I play in a biweekly RPG group organized and run by Jeremy Tolbert. Lately, we’ve been playing Blades in the Dark. If you don’t know what that is, I’ll assume you’re not into RPGs, but just in case: imagine a steampunky London called Doskvol (Duskwall) and it has ghosts and magic and vampires and cults and so many gangs of thieves all jockeying for position, and the city is in a burnt-skied a post-apocalyptic world and is dependent on an analogue to the whaling industry, except instead of whale blubber it’s the blood of (demonic) “Leviathans” that is hunted for and burned. Everyone’s character is some kind of crook or, maybe, revolutionary. But mostly crooks.  
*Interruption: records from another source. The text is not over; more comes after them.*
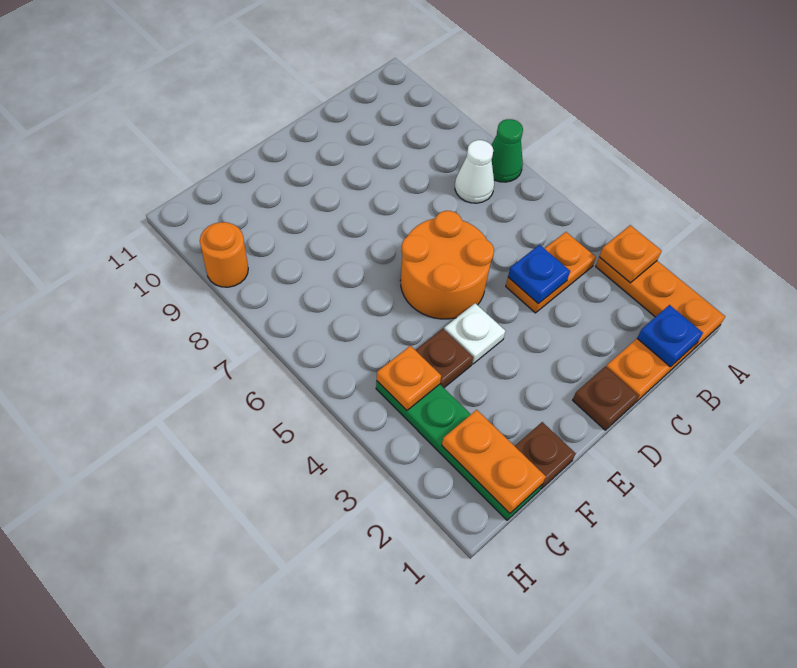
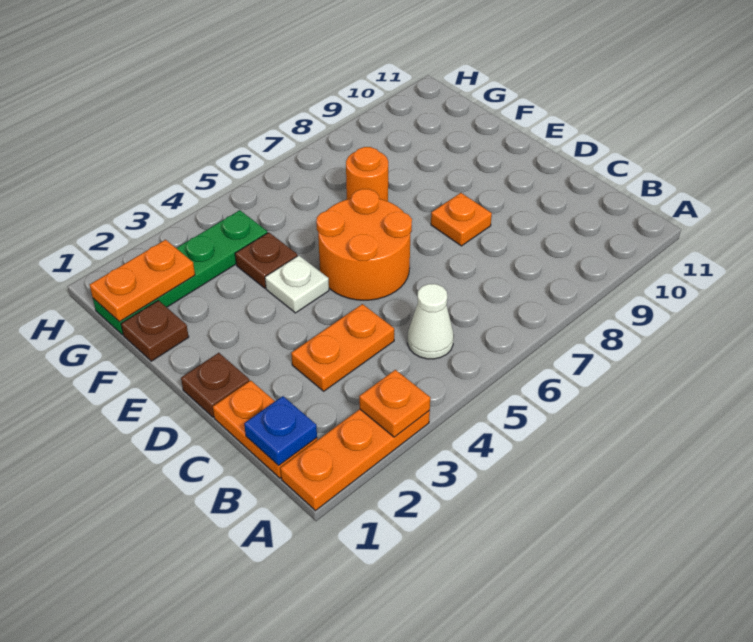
green 1x1 cone [491,119,523,182] -> none
orange 1x2 plate [506,232,596,313] -> orange 1x2 plate turned to [291,304,394,391]
white 1x1 cone [455,140,494,203] -> white 1x1 cone moved to [407,284,454,359]
blue 1x1 plate [508,245,570,303] -> none
orange 1x1 plate [377,346,441,410] -> orange 1x1 plate moved to [431,193,492,246]
orange 1x1 round brick [200,222,248,287] -> orange 1x1 round brick moved to [346,147,388,201]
A lot of people think of it as an analogue to Victorian London, but my characters often operate more like people from Early Georgian England. (My main PC is based on the infamous madam Mother Needham; my backup character is a skinny version of John Gay, author of The Beggars’ Opera. When they set out to attack someone, they often prefer the defamation route: rumors, accusatory posters, incendiary pamphlets, and the like. All of that is very early Georgian London, and so is the countercultural celebration of crooks as heroes.

So, I often do the session logs for that group’s games. When I wasn’t doing much writing, my session logs would be in-world fiction from the POV of either my character or an NPC, but these days, I’ve taken to posting my notes along what what I would call “exploded session logs.” 

“Exploded?” Yes: the session log isn’t a reiteration of which events transpired during the session: my notes suffice for that. What I’m interested in is imagining how others in the city saw the events, as well as what was going on in other parts of the city. A session of Blades in the Dark has a lot of background “moving parts” like clocks that are ticking offscreen, side-effects of actions taken, Devils’ Bargains that may not pay off for some time, and so on. I wanted to do session logs that hinted at all of that, and also made Doskvol seem alive. 

I started quite a long time ago, with pages that allowed one to input plain text ad generate the front page of a newspaper, as well as some occasional poster designs. I graduated to using a template I’d found on Reddit (the Powerpoint Template linked from this comment, in fact). Then I started playing around with Chat-GPT and realized I could use it to put together a reasonably flavorful and lore-faithful one-sheet newspaper in very little time—as much time as it took me, previously, to write one article on my own. 

Like most people, I find Chat-GPT unnerving. (I[‘m not experiencing quite the same existential crisis as my friends, but Tom Scott’s explanation of his own existential crisis related to AI makes sense to me.) That said, for generating the kind of bland, skimmable content that ends up in newspapers, it’s pretty reliable, especially since persistence of chats got implemented. It’s also fast enough that I can focus on improving my layout skills—which is half the point, really; I’m trying to teach myself Affinity Studio (especially how to do layout in Affinity Publisher) and this project is in some ways an excuse to put the time in to get better at that. 

I’ve put together the documents in an image slider below. You can click on the arrows to move forward and backward through the sequence. I’m not including PDFs here—I don’t know that anyone would be all that interested—but if anyone wants to see them, I can easily make them available. 

That’s everything so far: posters, newspapers, and contracts alike (but mostly newspapers) but I’ll probably add to that slideshow, and add an update above, when I do produce more.  I’m not sure my layouts will be good enough to offer for sale on itch.io, but maybe, eventually.